_AIM OF THE EXERCISE_
Please repeat word for word the lines from the start of the records through the line with "Существует определенная классификация".

_SOURCE INFORMATION_

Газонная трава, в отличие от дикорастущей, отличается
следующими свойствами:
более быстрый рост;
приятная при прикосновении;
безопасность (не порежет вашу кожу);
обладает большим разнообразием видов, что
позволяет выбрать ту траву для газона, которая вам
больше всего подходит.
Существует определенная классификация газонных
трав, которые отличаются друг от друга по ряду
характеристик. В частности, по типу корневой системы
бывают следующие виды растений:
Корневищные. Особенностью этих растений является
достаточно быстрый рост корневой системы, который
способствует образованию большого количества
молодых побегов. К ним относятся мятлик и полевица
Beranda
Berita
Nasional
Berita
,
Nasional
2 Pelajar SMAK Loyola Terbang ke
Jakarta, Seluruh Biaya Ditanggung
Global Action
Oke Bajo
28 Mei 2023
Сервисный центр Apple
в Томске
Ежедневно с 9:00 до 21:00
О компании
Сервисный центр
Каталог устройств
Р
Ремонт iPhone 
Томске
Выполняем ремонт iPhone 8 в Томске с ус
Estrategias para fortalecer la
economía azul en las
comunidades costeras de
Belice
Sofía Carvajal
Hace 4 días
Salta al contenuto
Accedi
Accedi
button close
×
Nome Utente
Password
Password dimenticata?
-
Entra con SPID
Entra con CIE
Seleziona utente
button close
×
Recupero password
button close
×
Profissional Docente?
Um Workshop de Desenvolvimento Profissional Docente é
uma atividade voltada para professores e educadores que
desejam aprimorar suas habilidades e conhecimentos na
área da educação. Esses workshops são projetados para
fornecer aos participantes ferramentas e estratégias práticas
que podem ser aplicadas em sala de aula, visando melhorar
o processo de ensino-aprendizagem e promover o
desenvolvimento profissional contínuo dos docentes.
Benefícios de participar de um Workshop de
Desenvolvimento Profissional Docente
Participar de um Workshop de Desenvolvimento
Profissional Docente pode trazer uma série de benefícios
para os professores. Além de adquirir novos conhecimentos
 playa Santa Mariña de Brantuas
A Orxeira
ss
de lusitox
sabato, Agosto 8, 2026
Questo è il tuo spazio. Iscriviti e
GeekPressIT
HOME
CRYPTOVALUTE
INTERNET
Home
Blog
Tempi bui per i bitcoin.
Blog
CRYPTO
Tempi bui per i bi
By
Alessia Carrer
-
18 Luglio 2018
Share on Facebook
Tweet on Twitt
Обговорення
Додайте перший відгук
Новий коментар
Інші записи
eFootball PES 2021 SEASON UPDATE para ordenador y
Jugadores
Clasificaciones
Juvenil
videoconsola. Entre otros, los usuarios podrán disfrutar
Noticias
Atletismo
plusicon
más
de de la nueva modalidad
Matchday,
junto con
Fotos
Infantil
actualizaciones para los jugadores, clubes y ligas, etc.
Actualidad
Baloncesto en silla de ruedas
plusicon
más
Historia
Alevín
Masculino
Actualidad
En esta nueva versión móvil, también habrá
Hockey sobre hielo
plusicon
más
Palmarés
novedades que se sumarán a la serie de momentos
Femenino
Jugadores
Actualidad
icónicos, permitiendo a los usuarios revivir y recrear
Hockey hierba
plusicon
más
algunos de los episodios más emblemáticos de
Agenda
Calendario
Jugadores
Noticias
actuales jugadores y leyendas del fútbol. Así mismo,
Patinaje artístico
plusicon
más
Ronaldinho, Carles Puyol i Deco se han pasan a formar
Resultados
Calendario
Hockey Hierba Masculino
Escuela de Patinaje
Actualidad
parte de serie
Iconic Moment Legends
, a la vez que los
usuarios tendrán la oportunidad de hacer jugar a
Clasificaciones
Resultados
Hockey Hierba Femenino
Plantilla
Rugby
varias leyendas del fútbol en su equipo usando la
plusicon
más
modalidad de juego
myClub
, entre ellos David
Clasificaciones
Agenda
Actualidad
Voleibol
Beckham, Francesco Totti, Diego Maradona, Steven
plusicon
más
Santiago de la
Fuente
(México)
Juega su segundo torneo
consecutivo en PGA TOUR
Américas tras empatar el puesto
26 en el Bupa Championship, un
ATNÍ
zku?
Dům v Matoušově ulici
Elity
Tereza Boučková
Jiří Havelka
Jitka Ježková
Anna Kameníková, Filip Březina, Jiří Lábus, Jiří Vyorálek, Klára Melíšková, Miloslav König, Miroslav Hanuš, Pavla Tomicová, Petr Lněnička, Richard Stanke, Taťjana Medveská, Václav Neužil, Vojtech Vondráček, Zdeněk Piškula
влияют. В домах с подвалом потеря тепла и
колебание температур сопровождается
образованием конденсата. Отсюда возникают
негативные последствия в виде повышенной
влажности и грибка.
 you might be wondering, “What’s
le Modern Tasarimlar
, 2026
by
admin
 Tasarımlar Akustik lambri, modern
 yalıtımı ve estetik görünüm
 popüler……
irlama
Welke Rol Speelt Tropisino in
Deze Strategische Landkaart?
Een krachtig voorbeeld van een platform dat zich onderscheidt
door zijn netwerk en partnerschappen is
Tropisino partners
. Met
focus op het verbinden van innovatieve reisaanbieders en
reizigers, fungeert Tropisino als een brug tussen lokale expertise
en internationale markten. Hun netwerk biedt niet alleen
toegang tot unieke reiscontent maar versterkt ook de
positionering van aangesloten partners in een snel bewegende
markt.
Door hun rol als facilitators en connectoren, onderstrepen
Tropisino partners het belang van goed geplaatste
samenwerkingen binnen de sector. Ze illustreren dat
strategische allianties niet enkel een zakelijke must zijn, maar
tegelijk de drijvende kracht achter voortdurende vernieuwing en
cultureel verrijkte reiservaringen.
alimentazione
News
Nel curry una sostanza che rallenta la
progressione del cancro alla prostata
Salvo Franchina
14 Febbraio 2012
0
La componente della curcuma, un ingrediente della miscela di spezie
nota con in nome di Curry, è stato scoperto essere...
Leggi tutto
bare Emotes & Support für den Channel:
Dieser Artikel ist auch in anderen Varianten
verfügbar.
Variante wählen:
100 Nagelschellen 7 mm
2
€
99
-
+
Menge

_SOLUTION TO THIS EXERCISE_
Газонная трава, в отличие от дикорастущей, отличается
следующими свойствами:
более быстрый рост;
приятная при прикосновении;
безопасность (не порежет вашу кожу);
обладает большим разнообразием видов, что
позволяет выбрать ту траву для газона, которая вам
больше всего подходит.
Существует определенная классификация газонных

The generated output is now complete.